Dad's paternal grandmother was just mean and petty and she'd totter along, clinging to someone, barely able to walk, complaining while she did about how frail she was and how hard it was to walk, etc. And then if she saw something or someone that interested her she'd let go and walk briskly to whatever it was.

Then when she was bored to go back to her "woe is me, I'm practically a cripple" routine.


§ ita § - Jun 26, 2012 3:46:59 pm PDT #11364 of 30001
Well not canonically, no, but this is transformative fiction.

I'm with a shirt I got when hanging out with a guy, long time ago. It's not his shirt, but the restauranteur gave us one both.

I imagine he doesn't still have it. NSYNC, call me!
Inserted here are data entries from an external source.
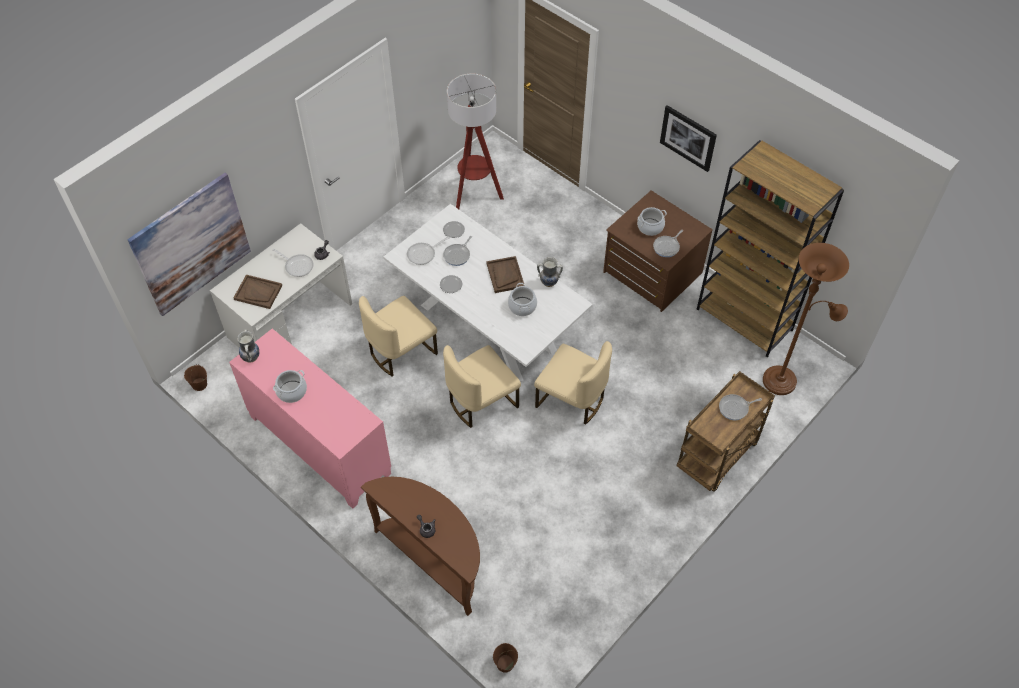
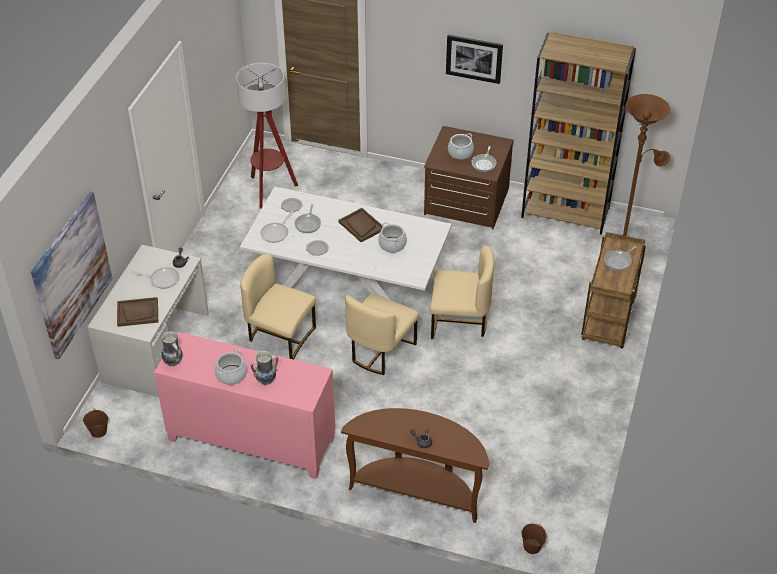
camera: 25 degrees left, 10 degrees down
beige chair [359,296,438,376] -> beige chair turned 90 degrees clockwise [240,254,316,360]
vase [537,257,563,287] -> vase moved to [251,350,278,385]

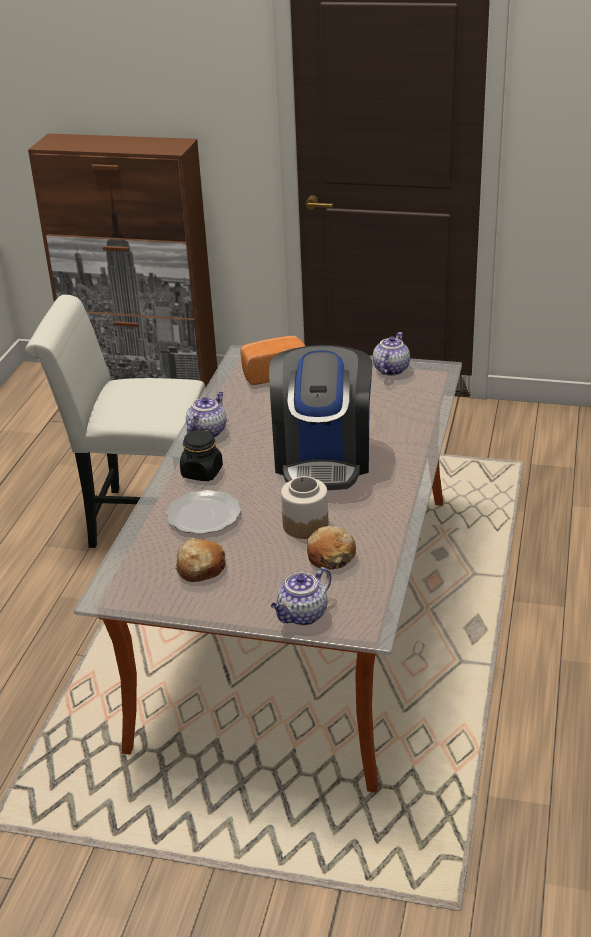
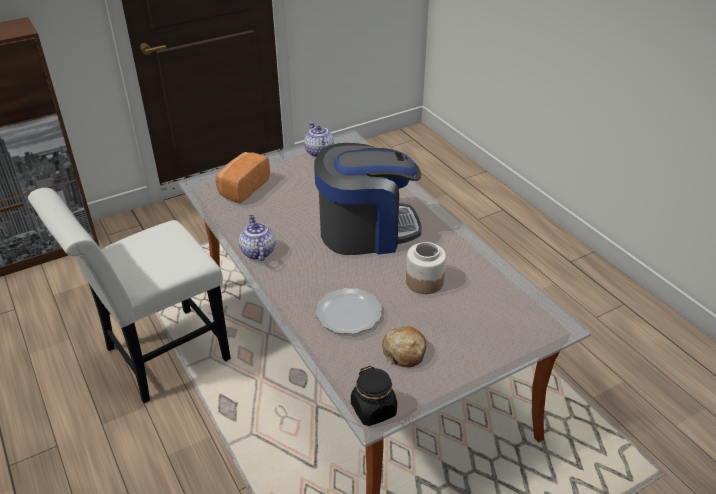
camera: 45 degrees left, 5 degrees up
black jar [180,428,223,481] -> black jar moved to [351,366,397,426]
coffee machine [269,345,373,490] -> coffee machine turned 60 degrees counterclockwise [314,143,422,255]
teapot [271,567,332,625] -> none
bread [307,526,356,569] -> none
meara - Jun 26, 2012 4:00:02 pm PDT #11365 of 30001

I am with Aimee. I usually hug, and try to remember who doesn't, but am not always good at that.


Aims - Jun 26, 2012 4:04:14 pm PDT #11366 of 30001
Shit's all sorts of different now.

Maybe you and I should just stand there and hug each other.


Steph L. - Jun 26, 2012 4:04:24 pm PDT #11367 of 30001
this mess was yours / now your mess is mine

When Maria was here, when we first met up, we hugged, and then she asked, "Wait, is hugging okay?" (Which is very sweet, and I appreciated that.) The safe rule of thumb with me is that if I don't hesitate, if I make the open-arms huggy motion instead of keeping my arms welded by my side, I'm definitely good with it.

That said, I know it's ridiculous to expect people to have to stop and decipher my body language, and I need to just say right away that I'm fine with hugging (and/or ask them if they're fine with hugging).


Dana - Jun 26, 2012 4:05:38 pm PDT #11368 of 30001
I haven't trusted science since I saw the film "Flubber."

We need a hugging handkerchief code. Or signs.


smonster - Jun 26, 2012 4:08:33 pm PDT #11369 of 30001
We won’t stop until everyone is gay.

I believe we discussed a a detailed nametage system for f2fs, some years ago.

I'm reading along and nodding where appropriate, and learning from different experiences.